What are Mudders saying about it?
Leslie Forrester ’13
Leslie, one of our senior interns, was a pacifist who believed that violence is not the answer to fixing a zombie apocalypse. She chose to be a pacifist since she owned no Nerf weapons and didn’t want to lose any of her fancy socks (I’m making the assumption Leslie’s socks are fancy). Asked if she regretted choosing to be a pacifist, Leslie answered no. She didn’t expect to last very long and had fun while it lasted. While she’s not a very active zombie (I know right?), she still enjoys putting on her headband while casually walking around campus to play mind-games on remaining human players she encounters. Cause you never know what Leslie’s going to do, NEVER.

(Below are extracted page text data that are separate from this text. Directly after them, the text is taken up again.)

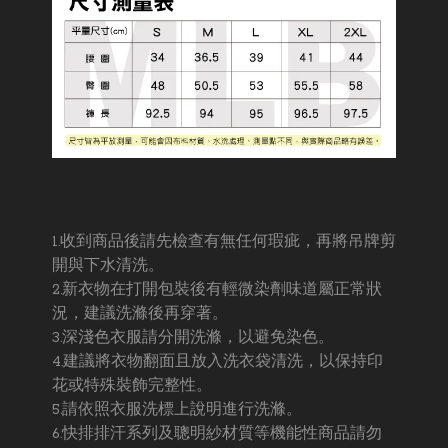
1.收到商品後請先檢查有無任何瑕疵，再將吊牌剪
開與下水清洗。
2.新衣物在打開包裝後有輕微染劑味道屬正常狀
況，建議洗滌後再穿著。
3.深淺色衣服請分開洗滌，以避免染色。
4.建議將衣物翻面且放入洗衣袋清洗，以保持印
花或特殊裝飾完整性。
5.請依照衣服洗標上說明進行洗滌。
6.快排排汗系列及聰明紗材質等機能性商品請勿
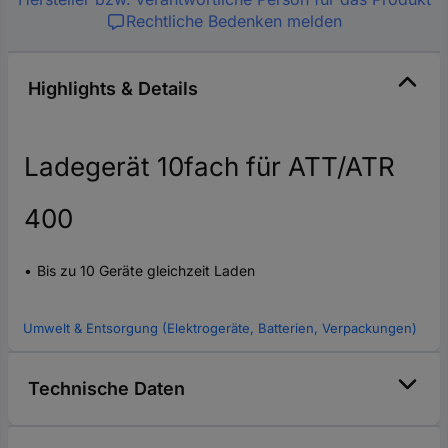
Rechtliche Bedenken melden
Highlights & Details
Ladegerät 10fach für ATT/ATR
400
Bis zu 10 Geräte gleichzeit Laden
Umwelt & Entsorgung (Elektrogeräte, Batterien, Verpackungen)
Technische Daten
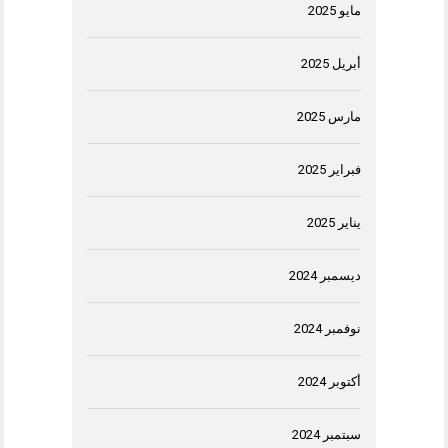
مايو 2025
أبريل 2025
مارس 2025
فبراير 2025
يناير 2025
ديسمبر 2024
نوفمبر 2024
أكتوبر 2024
سبتمبر 2024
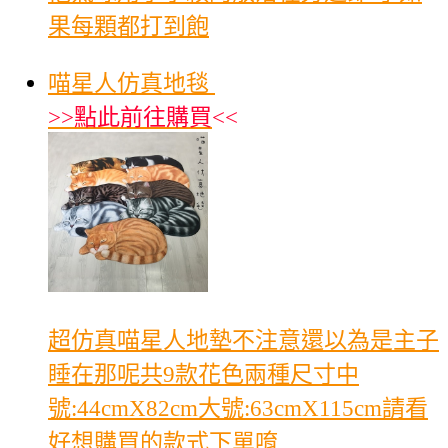
果每顆都打到飽
喵星人仿真地毯
>>
點此前往購買
<<
超仿真喵星人地墊不注意還以為是主子
睡在那呢共9款花色兩種尺寸中
號:44cmX82cm大號:63cmX115cm請看
好想購買的款式下單唷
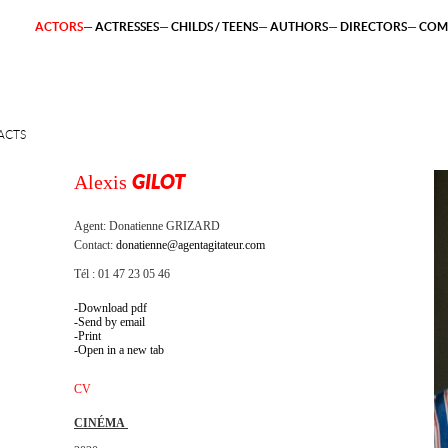
ACTORS
ACTRESSES
CHILDS / TEENS
AUTHORS
DIRECTORS
COM
ACTS
Alexis
GILOT
Agent:
Donatienne GRIZARD
Contact:
donatienne@agentagitateur.com
Tél : 01 47 23 05 46
Download pdf
Send by email
Print
Open in a new tab
CV
CINÉMA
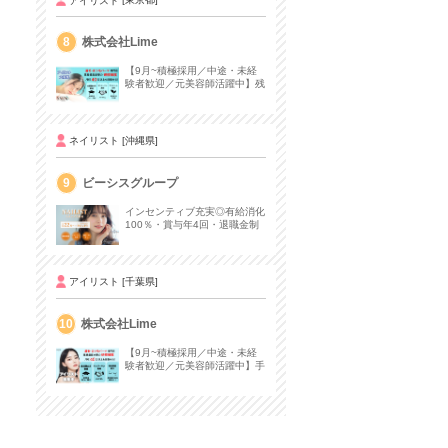
8
株式会社Lime
【9月~積極採用／中途・未経
験者歓迎／元美容師活躍中】残
業なし＆営業後の練習なし！最
高水準の研修
ネイリスト
[沖縄県]
9
ビーシスグループ
インセンティブ充実◎有給消化
100％・賞与年4回・退職金制
度あり♪ネイリスト募集
アイリスト
[千葉県]
10
株式会社Lime
【9月~積極採用／中途・未経
験者歓迎／元美容師活躍中】手
荒れなし＆1ヶ月でアイリスト
デビュー✨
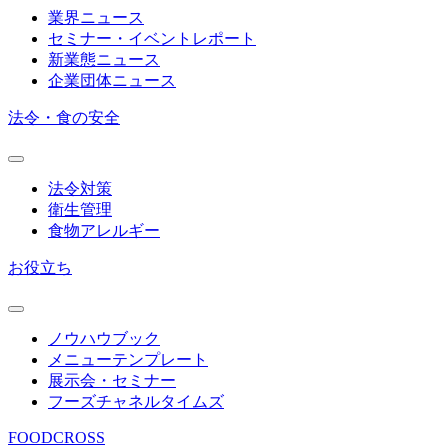
業界ニュース
セミナー・イベントレポート
新業態ニュース
企業団体ニュース
法令・食の安全
法令対策
衛生管理
食物アレルギー
お役立ち
ノウハウブック
メニューテンプレート
展示会・セミナー
フーズチャネルタイムズ
FOODCROSS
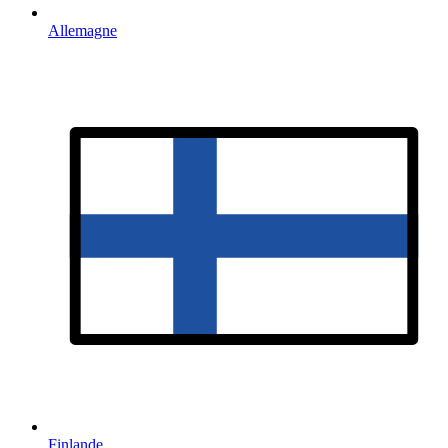
Allemagne
Finlande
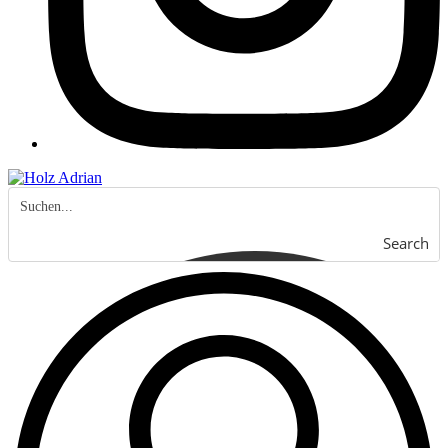
Search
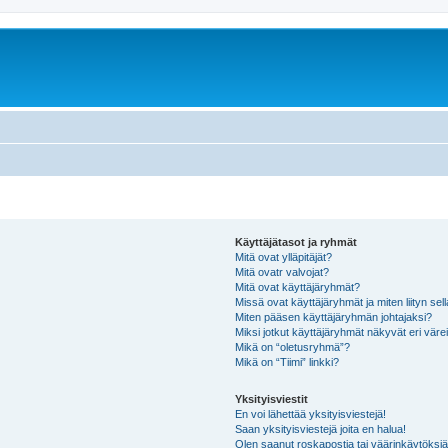
Käyttäjätasot ja ryhmät
Mitä ovat ylläpitäjät?
Mitä ovatr valvojat?
Mitä ovat käyttäjäryhmät?
Missä ovat käyttäjäryhmät ja miten liityn sel
Miten pääsen käyttäjäryhmän johtajaksi?
Miksi jotkut käyttäjäryhmät näkyvät eri värei
Mikä on “oletusryhmä”?
Mikä on “Tiimi” linkki?
Yksityisviestit
En voi lähettää yksityisviestejä!
Saan yksityisviestejä joita en halua!
Olen saanut roskapostia tai väärinkäytöksiä s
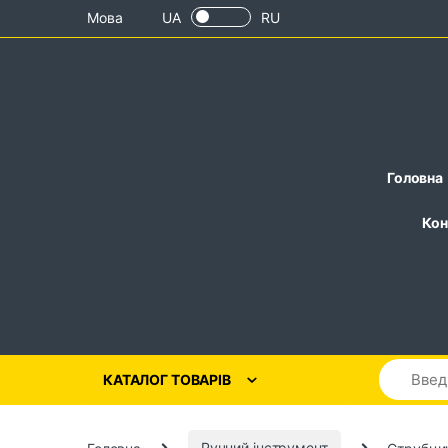
Skip to navigation
Skip to content
Мова
UA
RU
Головна
Кон
КАТАЛОГ ТОВАРІВ
Головна
Ручний інструмент
Струбци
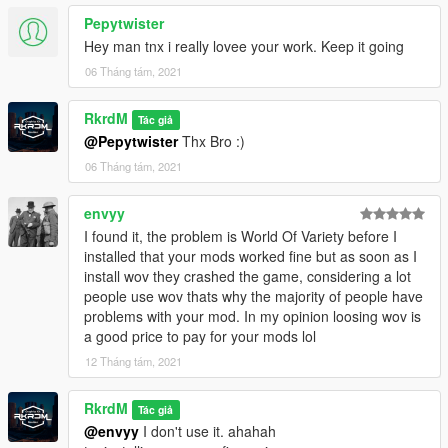
Pepytwister
Hey man tnx i really lovee your work. Keep it going
06 Tháng tám, 2021
RkrdM
Tác giả
@Pepytwister
Thx Bro :)
06 Tháng tám, 2021
envyy
I found it, the problem is World Of Variety before I
installed that your mods worked fine but as soon as I
install wov they crashed the game, considering a lot
people use wov thats why the majority of people have
problems with your mod. In my opinion loosing wov is
a good price to pay for your mods lol
12 Tháng tám, 2021
RkrdM
Tác giả
@envyy
I don't use it. ahahah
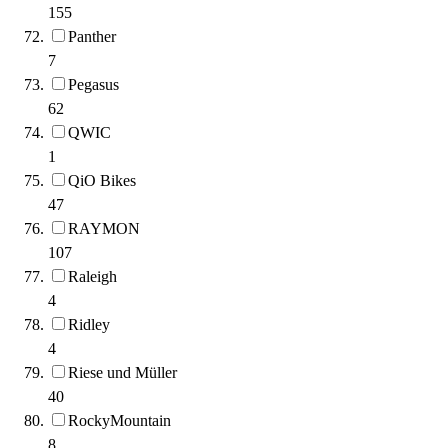
155
Panther
7
Pegasus
62
QWIC
1
QiO Bikes
47
RAYMON
107
Raleigh
4
Ridley
4
Riese und Müller
40
RockyMountain
8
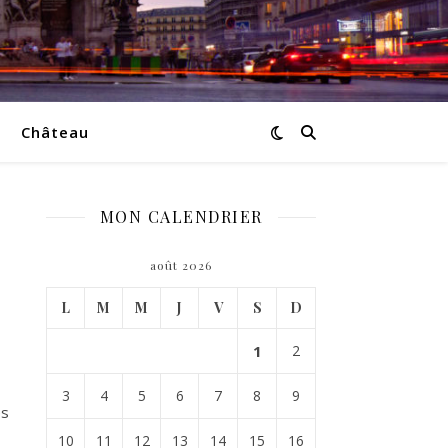
Château
MON CALENDRIER
août 2026
L
M
M
J
V
S
D
1
2
3
4
5
6
7
8
9
es
10
11
12
13
14
15
16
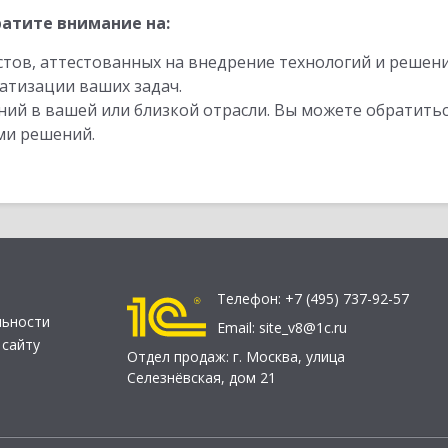
атите внимание на:
стов, аттестованных на внедрение технологий и решен
атизации ваших задач.
ий в вашей или близкой отрасли. Вы можете обратитьс
ми решений.
Телефон:
+7 (495) 737-92-57
льности
Email:
site_v8@1c.ru
 сайту
Отдел продаж:
г. Москва
,
улица
Селезнёвская, дом 21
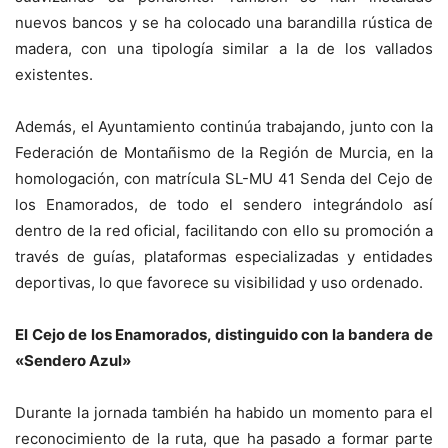
nuevos bancos y se ha colocado una barandilla rústica de
madera, con una tipología similar a la de los vallados
existentes.
Además, el Ayuntamiento continúa trabajando, junto con la
Federación de Montañismo de la Región de Murcia, en la
homologación, con matrícula SL-MU 41 Senda del Cejo de
los Enamorados, de todo el sendero integrándolo así
dentro de la red oficial, facilitando con ello su promoción a
través de guías, plataformas especializadas y entidades
deportivas, lo que favorece su visibilidad y uso ordenado.
El Cejo de los Enamorados, distinguido con la bandera de
«Sendero Azul»
Durante la jornada también ha habido un momento para el
reconocimiento de la ruta, que ha pasado a formar parte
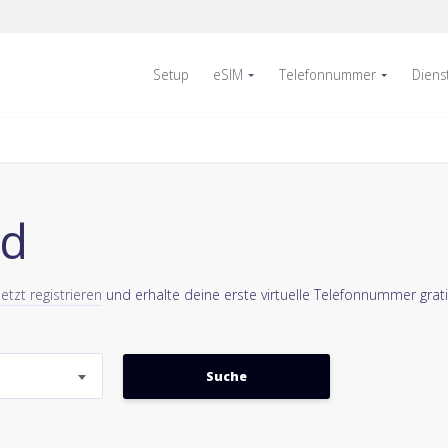
Setup
eSIM
Telefonnummer
Diens
nd
Jetzt registrieren
und erhalte deine erste virtuelle Telefonnummer grati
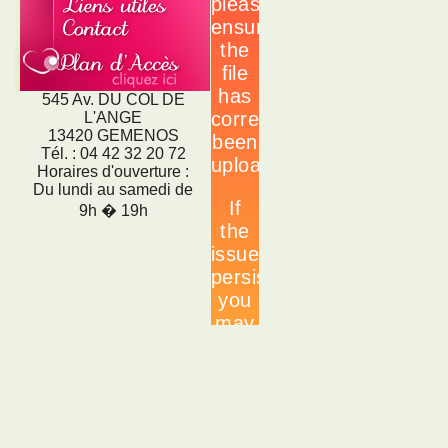
545 Av. DU COL DE
L'ANGE
13420 GEMENOS
Tél. : 04 42 32 20 72
Horaires d'ouverture :
Du lundi au samedi de
9h � 19h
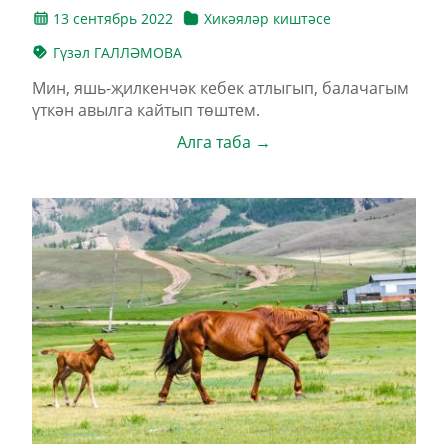
13 сентябрь 2022
Хикәяләр киштәсе
Гү­зәл ГАЛЛӘМОВА
Мин, яшь-җил­кен­чәк ке­бек ат­лы­гып, ба­ла­ча­гым
үт­кән авыл­га кай­тып төш­тем.
Алга таба →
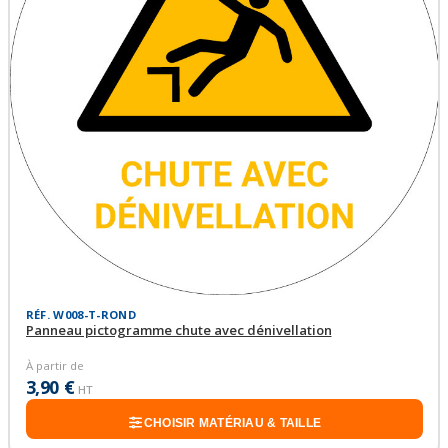
RÉF. W008-T-ROND
Panneau pictogramme chute avec dénivellation
À partir de
3,90 €
HT
CHOISIR MATÉRIAU & TAILLE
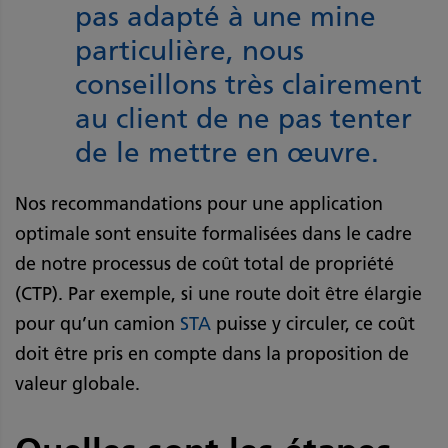
pas adapté à une mine
particulière, nous
conseillons très clairement
au client de ne pas tenter
de le mettre en œuvre.
Nos recommandations pour une application
optimale sont ensuite formalisées dans le cadre
de notre processus de coût total de propriété
(CTP). Par exemple, si une route doit être élargie
pour qu’un camion
STA
puisse y circuler, ce coût
doit être pris en compte dans la proposition de
valeur globale.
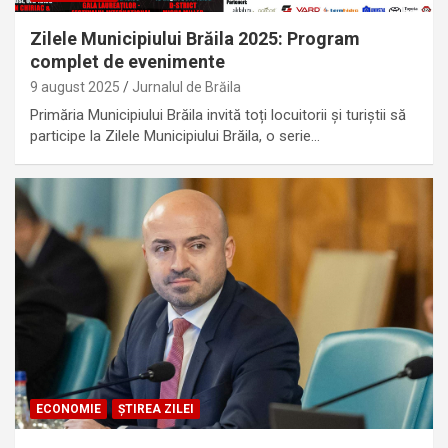
Zilele Municipiului Brăila 2025: Program
complet de evenimente
9 august 2025
Jurnalul de Brăila
Primăria Municipiului Brăila invită toți locuitorii și turiștii să
participe la Zilele Municipiului Brăila, o serie…
ECONOMIE
ȘTIREA ZILEI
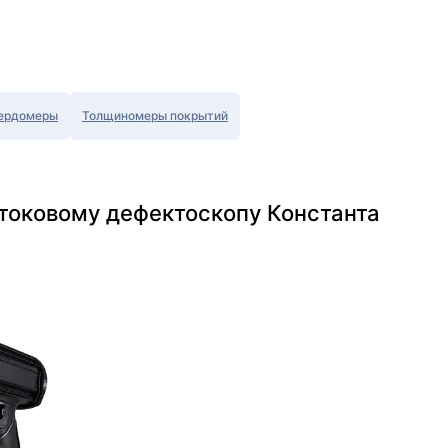
ердомеры
Толщиномеры покрытий
етоковому дефектоскопу Константа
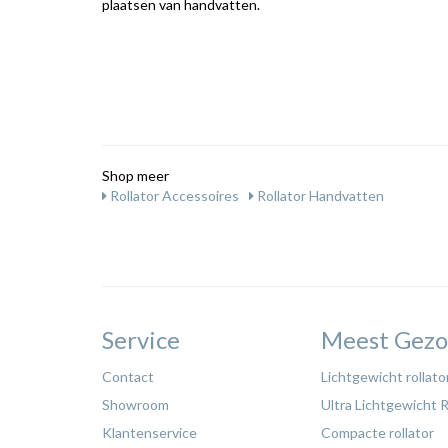
plaatsen van handvatten.
Shop meer
Rollator Accessoires
Rollator Handvatten
Service
Meest Gezo
Contact
Lichtgewicht rollato
Showroom
Ultra Lichtgewicht R
Klantenservice
Compacte rollator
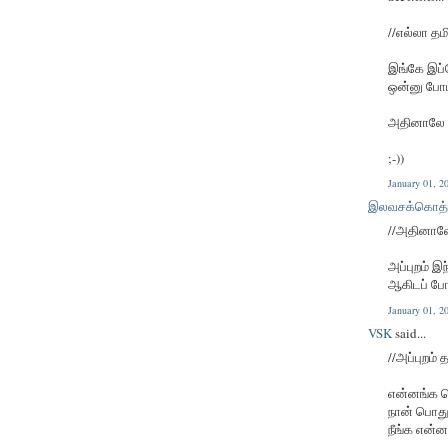
//எல்லா தம
இங்கே இப்
ஒன்னு போட்
அதினாலே மத
;-))
January 01, 
இலவசக்கொத்
//அதினாலே 
அப்புறம் இ
ஆகிடப் போ
January 01, 
VSK
said...
//அப்புறம்
என்னங்க 
நான் பொது
நீங்க என்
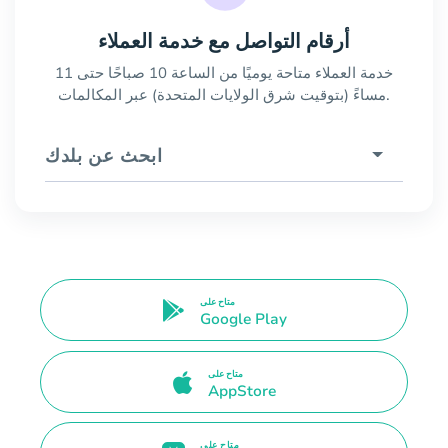
أرقام التواصل مع خدمة العملاء
خدمة العملاء متاحة يوميًا من الساعة 10 صباحًا حتى 11
مساءً (بتوقيت شرق الولايات المتحدة) عبر المكالمات.
ابحث عن بلدك
متاح على
Google Play
متاح على
AppStore
متاح على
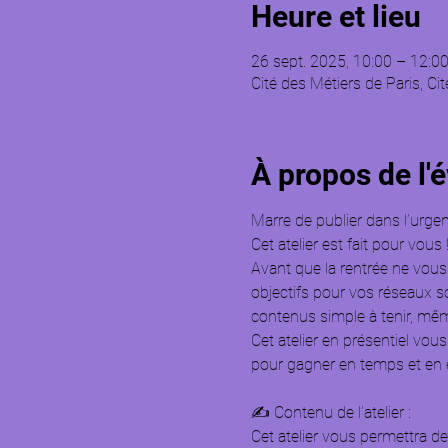
Heure et lieu
26 sept. 2025, 10:00 – 12:0
Cité des Métiers de Paris, Ci
À propos de l
Marre de publier dans l’urge
Cet atelier est fait pour vous 
Avant que la rentrée ne vous r
objectifs pour vos réseaux s
contenus simple à tenir, mêm
Cet atelier en présentiel vou
pour gagner en temps et en e
✍ Contenu de l’atelier :
Cet atelier vous permettra de 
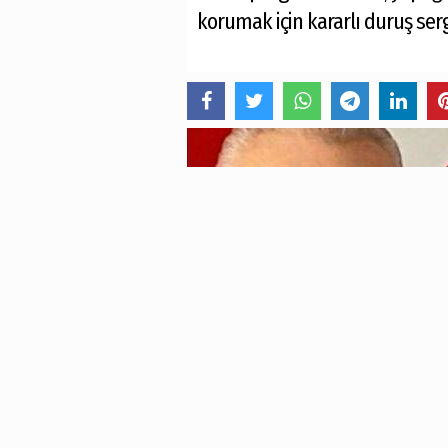
korumak için kararlı duruş serg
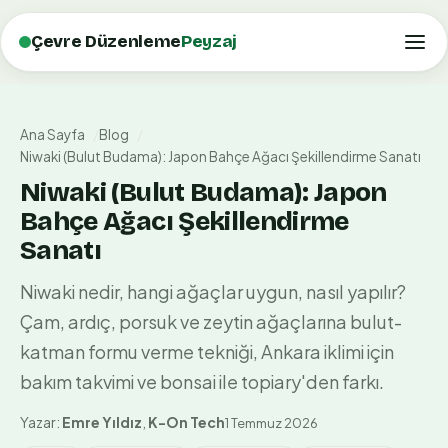
Çevre Düzenleme
Peyzaj
Ana Sayfa
Blog
Niwaki (Bulut Budama): Japon Bahçe Ağacı Şekillendirme Sanatı
Niwaki (Bulut Budama): Japon
Bahçe Ağacı Şekillendirme
Sanatı
Niwaki nedir, hangi ağaçlar uygun, nasıl yapılır?
Çam, ardıç, porsuk ve zeytin ağaçlarına bulut-
katman formu verme tekniği, Ankara iklimi için
bakım takvimi ve bonsai ile topiary'den farkı.
Yazar:
Emre Yıldız
,
K-On Tech
1 Temmuz 2026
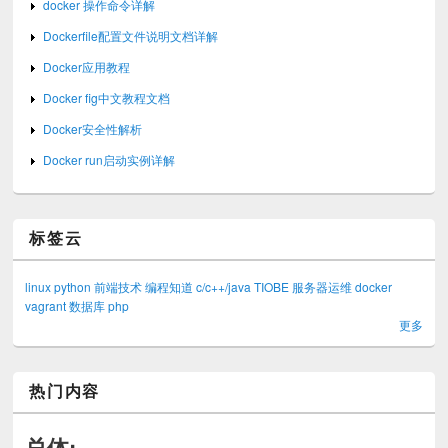
docker 操作命令详解
Dockerfile配置文件说明文档详解
Docker应用教程
Docker fig中文教程文档
Docker安全性解析
Docker run启动实例详解
标签云
linux
python
前端技术
编程知道
c/c++/java
TIOBE
服务器运维
docker
vagrant
数据库
php
更多
热门内容
总体:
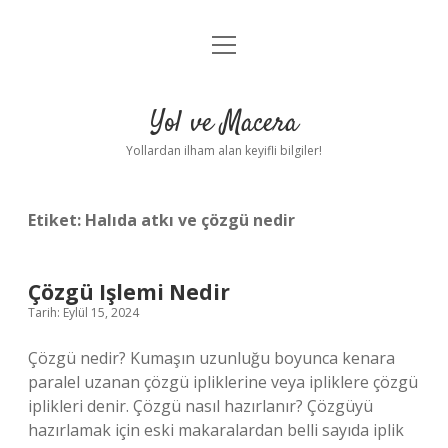
menüyü
Anasayfa
aç
Gizlilik Politikası
Yol ve Macera
Yasal Uyarı
Yollardan ilham alan keyifli bilgiler!
Hakkımızda
Etiket:
Halıda atkı ve çözgü nedir
Çözgü Işlemi Nedir
Tarih: Eylül 15, 2024
Çözgü nedir? Kumaşın uzunluğu boyunca kenara
paralel uzanan çözgü ipliklerine veya ipliklere çözgü
iplikleri denir. Çözgü nasıl hazırlanır? Çözgüyü
hazırlamak için eski makaralardan belli sayıda iplik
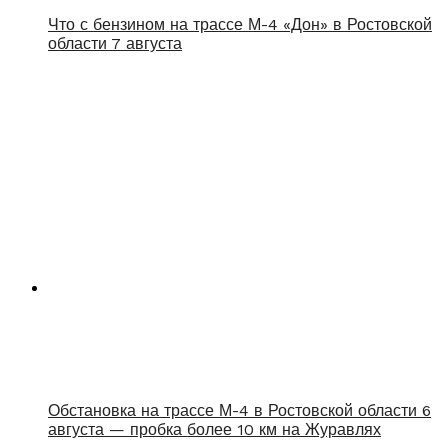
Что с бензином на трассе М-4 «Дон» в Ростовской
области 7 августа
Обстановка на трассе М-4 в Ростовской области 6
августа — пробка более 10 км на Журавлях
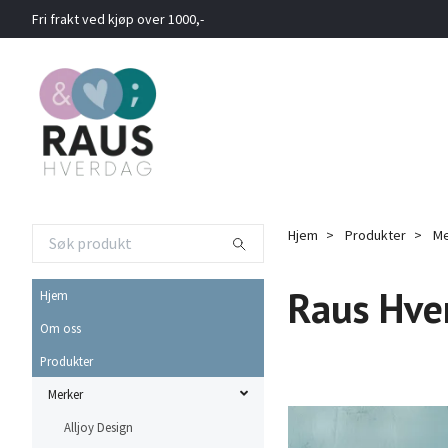
Fri frakt ved kjøp over 1000,-
Hjem
Produkter
Me
Raus Hve
Hjem
Om oss
Produkter
Merker
Alljoy Design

How she was turned: Leslie was turned on day 2. She was tricked by one of her friends and pleaded with them when she realized she was cornered. Leslie, there’s no reasoning with zombies! They only want BRAINS! Leslie’s lesson from all this, “Don’t trust zombies.”
Cori McElwain ’13
Cori, another one of our senior interns, was also a pacifist. Her strategy was to take less traveled paths to classes and meals. Also, go very fast- she wore workout clothes and running shoes everywhere she went (fashionable while aerodynamic, I approve).
How she was turned: Cori was turned on day 3. While she survived a thrilling chase on day 1 back to her dorm, she wasn’t so lucky on her next trip to lunch. She was surrounded by the horde and tagged by someone listed as Nom Nom Brains Oratz, the leading zombie player for Mudd with 11 tags. He started out as a pacifist, but seems to have taken a liking for BRAINS!
James McConnaughey ’14
Quote from James: “I see people with Nerf guns. That seems fun. I, honestly just don’t have the time, money or motivation to get a gun. I keep a pair of socks in either hand and make sure the laces on my running shoes are well tied. Being chased by a horde of brain-hungry corpses is a great way to get your mind off of work. I started the capture the flag club my freshman year, which has long since fizzled out. Maybe that’s why I run. Humans vs Zombies gives me a shot of nostalgic adrenaline.” Well said, good sir.
How he was turned: I interviewed James when he was still a human, but according to the feed on the HvZ website, he fell this morning to a zombie player from Pomona who reported 7 tags at 11:04 am and has earned “Double Tap” status with 10 BRAINS!
Dustin Kane ’16
Dustin sees the spirit of Harvey Mudd College’s collaborative environment in HvZ. In his words, “Just like we don’t compete for grades, and help one another, we work together as humans to ensure our survival. We don’t use each other as bait. We never leave anyone behind. We go in groups when we hear someone is bogged down by the Hoch (our dining hall) or by Hixon Court. We come as saviors to our fellow humans because that’s what Mudders do in almost all aspects. A lone human isn’t going to survive the horde. We have to work together, watch each others backs, check corners, call out potential zombie threats. HvZ is an entirely collaborative team activity.”
How he was turned: Also not sure. Dustin also fell this morning to what most refer to as the “winning team.” He received his trusty weapon from a senior who only wanted one thing in return, for him to survive. Maybe next year, Dustin? In the mean time, BRAINS!
Update: As I finish writing this post, there has been a 12-player swing in favor of the zombies. The count is now 147 humans and 142 zombies. Good luck to all the remaining human players on your final mission! And for readers that have stuck it out this far, how many times have I written BRAINS?!